» **TASK OBJECTIVE**:
Please transcribe the data below in full, word for word, without the images.

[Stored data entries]
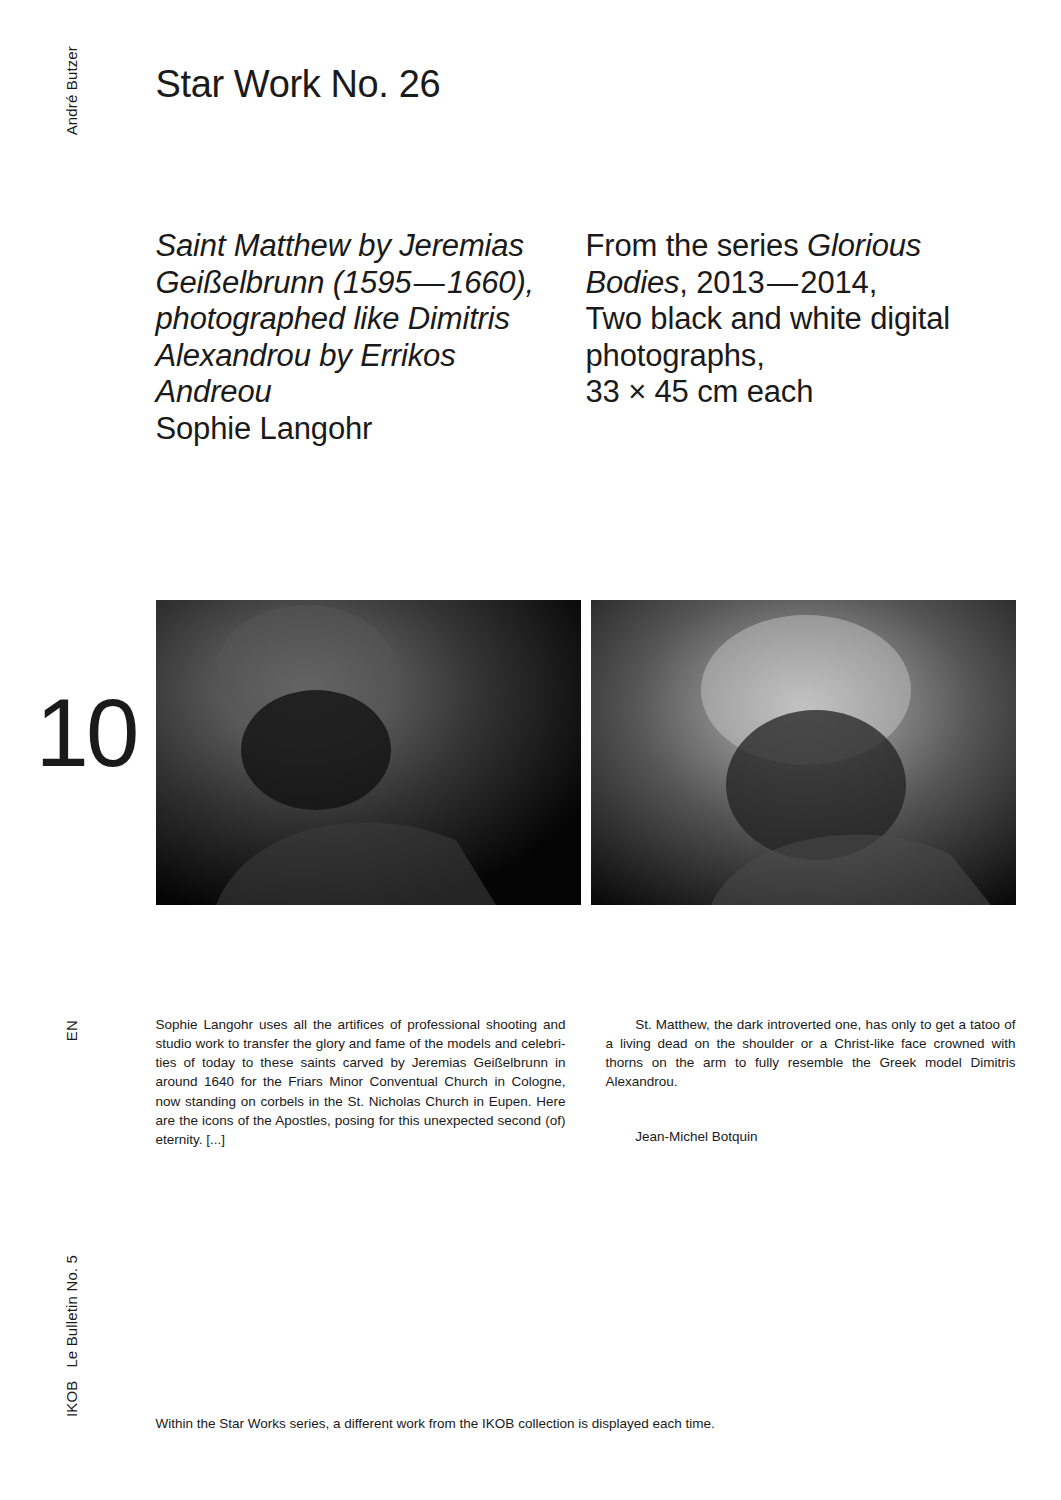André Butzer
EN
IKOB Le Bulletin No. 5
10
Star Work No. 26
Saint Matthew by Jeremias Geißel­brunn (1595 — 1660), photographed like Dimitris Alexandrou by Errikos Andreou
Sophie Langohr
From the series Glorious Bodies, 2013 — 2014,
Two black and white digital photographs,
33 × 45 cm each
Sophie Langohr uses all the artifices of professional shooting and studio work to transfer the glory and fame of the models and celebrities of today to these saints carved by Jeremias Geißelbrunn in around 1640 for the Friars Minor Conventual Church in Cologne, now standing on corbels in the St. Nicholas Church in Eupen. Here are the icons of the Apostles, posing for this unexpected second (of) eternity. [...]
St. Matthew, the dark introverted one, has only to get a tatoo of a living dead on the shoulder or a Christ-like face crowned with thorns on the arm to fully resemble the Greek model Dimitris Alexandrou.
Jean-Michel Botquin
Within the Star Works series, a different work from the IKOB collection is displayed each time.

» **OUTPUT FOR THIS EXERCISE**:
André Butzer
EN
IKOB Le Bulletin No. 5
10
Star Work No. 26
Saint Matthew by Jeremias Geißel­brunn (1595 — 1660), photographed like Dimitris Alexandrou by Errikos Andreou
Sophie Langohr
From the series Glorious Bodies, 2013 — 2014,
Two black and white digital photographs,
33 × 45 cm each
Sophie Langohr uses all the artifices of professional shooting and studio work to transfer the glory and fame of the models and celebrities of today to these saints carved by Jeremias Geißelbrunn in around 1640 for the Friars Minor Conventual Church in Cologne, now standing on corbels in the St. Nicholas Church in Eupen. Here are the icons of the Apostles, posing for this unexpected second (of) eternity. [...]
St. Matthew, the dark introverted one, has only to get a tatoo of a living dead on the shoulder or a Christ-like face crowned with thorns on the arm to fully resemble the Greek model Dimitris Alexandrou.
Jean-Michel Botquin
Within the Star Works series, a different work from the IKOB collection is displayed each time.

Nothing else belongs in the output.